■ Extrait du document:
########################################

En Europe, bien sûr. C’est pour ça que vous êtes là, et que beaucoup de touristes viennent nous voir. Mais quand on aura joué trois fois d’affilée la Ligue des champions, plus personne ne nous verra comme ça.

Vous avez des limites ?

Je pense qu’on évite de nous mettre des limites. Se mettre des limites, c’est pour avoir des chiffres, des objectifs, mais ça ne veut rien dire. On a arrêté de se fixer ce genre d’objectifs depuis quelques saisons déjà. Je pense que la limite, c’est d’aller le plus loin possible. Demain, on verra. Et peut-être qu’un jour on gagnera la Ligue des champions. C’est très joli de voir la vie comme ça, non ?

La ligue française est très individualiste. Je pense que quand tu viens de Norvège, c’est une des pires destinations.

Ulrik Saltnes

Tu n’as jamais eu envie de venir jouer en Ligue 1 ?

La ligue française est très individualiste. Personne ne travaille ensemble. Il y a un vestiaire avec des gens qui ne se parlent pas, qui ne s’écoutent pas et ne sont pas potes. Ça doit être dur pour nous. Je pense que quand tu viens de Norvège, c’est une des pires destinations. Il faut aller dans des pays plus collectifs, les Pays-Bas par exemple.

Le club a été créé en 1916, mais n’est connu en Europe que depuis cinq ans. Il y a une revanche historique à prendre ?

########################################

■ Consigne:
Pouvez-vous prolonger l'entretien avec Ulrik Saltnes à partir de la question sur la revanche historique ? Les données ci-après sont sans rapport avec l'entretien avec Ulrik Saltnes.

########################################

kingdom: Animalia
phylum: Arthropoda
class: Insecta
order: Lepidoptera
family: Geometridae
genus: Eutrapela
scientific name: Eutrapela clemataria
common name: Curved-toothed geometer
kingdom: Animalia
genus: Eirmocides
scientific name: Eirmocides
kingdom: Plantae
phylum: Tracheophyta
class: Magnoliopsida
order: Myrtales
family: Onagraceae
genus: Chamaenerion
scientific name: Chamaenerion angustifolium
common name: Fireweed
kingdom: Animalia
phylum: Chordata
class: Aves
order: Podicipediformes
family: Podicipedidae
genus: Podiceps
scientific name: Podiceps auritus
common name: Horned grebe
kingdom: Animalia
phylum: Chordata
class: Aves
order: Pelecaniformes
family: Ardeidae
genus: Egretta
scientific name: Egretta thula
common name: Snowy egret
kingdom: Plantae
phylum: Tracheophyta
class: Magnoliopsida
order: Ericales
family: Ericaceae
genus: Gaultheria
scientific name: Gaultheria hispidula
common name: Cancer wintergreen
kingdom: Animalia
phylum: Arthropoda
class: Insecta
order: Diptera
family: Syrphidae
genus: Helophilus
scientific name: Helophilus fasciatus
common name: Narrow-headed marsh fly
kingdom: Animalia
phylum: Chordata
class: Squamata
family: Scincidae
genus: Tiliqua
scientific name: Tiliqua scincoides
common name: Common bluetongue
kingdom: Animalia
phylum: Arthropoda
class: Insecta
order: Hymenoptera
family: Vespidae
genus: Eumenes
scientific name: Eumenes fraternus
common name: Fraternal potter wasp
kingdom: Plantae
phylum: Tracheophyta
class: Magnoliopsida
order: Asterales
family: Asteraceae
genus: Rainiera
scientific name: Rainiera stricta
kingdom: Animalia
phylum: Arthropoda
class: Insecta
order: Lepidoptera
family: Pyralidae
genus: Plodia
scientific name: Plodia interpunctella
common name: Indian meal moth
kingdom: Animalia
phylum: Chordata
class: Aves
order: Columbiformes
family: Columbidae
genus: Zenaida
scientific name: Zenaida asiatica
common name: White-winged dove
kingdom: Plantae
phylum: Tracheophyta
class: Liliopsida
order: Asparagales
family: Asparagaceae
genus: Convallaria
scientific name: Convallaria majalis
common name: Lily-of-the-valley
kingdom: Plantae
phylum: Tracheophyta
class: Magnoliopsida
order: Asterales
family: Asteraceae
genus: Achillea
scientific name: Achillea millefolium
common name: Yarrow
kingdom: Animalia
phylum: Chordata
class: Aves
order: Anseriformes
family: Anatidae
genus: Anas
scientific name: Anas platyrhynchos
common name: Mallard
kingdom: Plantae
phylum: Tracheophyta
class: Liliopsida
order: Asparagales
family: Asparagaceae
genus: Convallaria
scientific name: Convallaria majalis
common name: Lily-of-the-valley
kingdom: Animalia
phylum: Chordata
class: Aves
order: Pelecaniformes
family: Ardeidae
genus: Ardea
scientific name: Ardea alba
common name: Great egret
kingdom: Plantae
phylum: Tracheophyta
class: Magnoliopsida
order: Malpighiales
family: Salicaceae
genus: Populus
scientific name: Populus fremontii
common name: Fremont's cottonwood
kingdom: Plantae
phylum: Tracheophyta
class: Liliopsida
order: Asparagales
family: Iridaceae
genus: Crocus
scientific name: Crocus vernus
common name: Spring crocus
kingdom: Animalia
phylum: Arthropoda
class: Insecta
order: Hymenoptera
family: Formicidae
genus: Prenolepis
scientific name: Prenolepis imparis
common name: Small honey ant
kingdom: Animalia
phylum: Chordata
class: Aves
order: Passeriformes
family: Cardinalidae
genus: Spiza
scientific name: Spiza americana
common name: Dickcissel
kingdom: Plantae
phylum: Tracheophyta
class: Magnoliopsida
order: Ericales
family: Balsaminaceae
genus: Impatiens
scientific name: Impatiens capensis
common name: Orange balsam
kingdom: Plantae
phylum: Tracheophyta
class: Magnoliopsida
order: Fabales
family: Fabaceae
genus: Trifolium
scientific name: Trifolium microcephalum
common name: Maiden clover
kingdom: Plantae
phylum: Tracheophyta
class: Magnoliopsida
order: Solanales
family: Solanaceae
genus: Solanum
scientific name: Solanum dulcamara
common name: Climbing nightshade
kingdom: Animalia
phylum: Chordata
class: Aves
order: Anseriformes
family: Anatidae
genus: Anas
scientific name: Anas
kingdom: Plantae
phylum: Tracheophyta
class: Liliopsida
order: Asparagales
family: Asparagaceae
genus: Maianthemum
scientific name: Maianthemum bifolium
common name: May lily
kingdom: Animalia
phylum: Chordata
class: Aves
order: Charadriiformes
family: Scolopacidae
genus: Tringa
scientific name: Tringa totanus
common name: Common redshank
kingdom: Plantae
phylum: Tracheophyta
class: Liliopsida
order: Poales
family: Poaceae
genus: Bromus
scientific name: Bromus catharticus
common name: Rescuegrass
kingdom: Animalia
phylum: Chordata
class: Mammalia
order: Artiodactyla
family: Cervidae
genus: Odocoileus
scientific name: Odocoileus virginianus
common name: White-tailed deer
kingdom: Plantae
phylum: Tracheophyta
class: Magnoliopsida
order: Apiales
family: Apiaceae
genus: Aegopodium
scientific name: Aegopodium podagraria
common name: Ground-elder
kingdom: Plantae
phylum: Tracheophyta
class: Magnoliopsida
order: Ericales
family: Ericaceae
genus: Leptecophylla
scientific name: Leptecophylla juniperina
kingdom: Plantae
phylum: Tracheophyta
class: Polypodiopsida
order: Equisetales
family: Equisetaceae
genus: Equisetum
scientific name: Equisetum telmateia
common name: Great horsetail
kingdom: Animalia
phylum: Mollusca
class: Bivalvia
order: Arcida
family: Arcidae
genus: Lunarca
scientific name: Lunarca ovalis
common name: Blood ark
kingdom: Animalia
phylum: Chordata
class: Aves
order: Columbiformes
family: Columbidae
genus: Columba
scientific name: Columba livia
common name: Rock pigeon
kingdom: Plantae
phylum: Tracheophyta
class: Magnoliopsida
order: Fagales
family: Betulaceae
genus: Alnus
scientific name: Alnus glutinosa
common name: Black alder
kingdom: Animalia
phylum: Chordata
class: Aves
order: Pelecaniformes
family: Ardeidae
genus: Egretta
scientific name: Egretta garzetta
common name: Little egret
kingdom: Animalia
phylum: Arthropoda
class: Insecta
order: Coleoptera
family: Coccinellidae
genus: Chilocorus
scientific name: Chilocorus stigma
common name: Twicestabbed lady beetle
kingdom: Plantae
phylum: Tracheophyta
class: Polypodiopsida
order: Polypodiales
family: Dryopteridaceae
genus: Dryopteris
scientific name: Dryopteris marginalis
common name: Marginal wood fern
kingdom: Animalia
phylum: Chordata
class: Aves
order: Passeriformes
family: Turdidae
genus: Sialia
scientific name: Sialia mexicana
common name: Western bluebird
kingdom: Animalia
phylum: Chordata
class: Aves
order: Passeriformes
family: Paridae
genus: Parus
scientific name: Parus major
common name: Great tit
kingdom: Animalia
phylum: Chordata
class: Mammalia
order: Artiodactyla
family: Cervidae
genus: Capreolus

########################################

■ Réponse:
Beaucoup de nos supporters viennent du nord de la Norvège. Je pense que c’est un classique dans beaucoup de pays : des régions ne reçoivent pas beaucoup d’aides, n’ont pas de bonnes routes ou infrastructures, sont isolées et se sentent rejetées par rapport aux pouvoirs centraux. Bodø n’avait pas le droit de disputer des compétitions nationales jusqu’à 50 ans après sa création. Les équipes du nord de la Norvège jouaient un championnat entre elles. Aujourd’hui, on arrive à exceller là où on était interdits. C’est aussi bon pour notre identité, ça nous donne un peu plus de puissance. Si vous venez du nord de la Norvège, vous pouvez désormais vous promener avec plus de fierté. On n’en parle pas beaucoup entre coéquipiers, mais quand on croise des gens du sud, ils nous regardent de moins en moins de haut.

Sur le terrain, qu’apporte Kjetil Knutsen ?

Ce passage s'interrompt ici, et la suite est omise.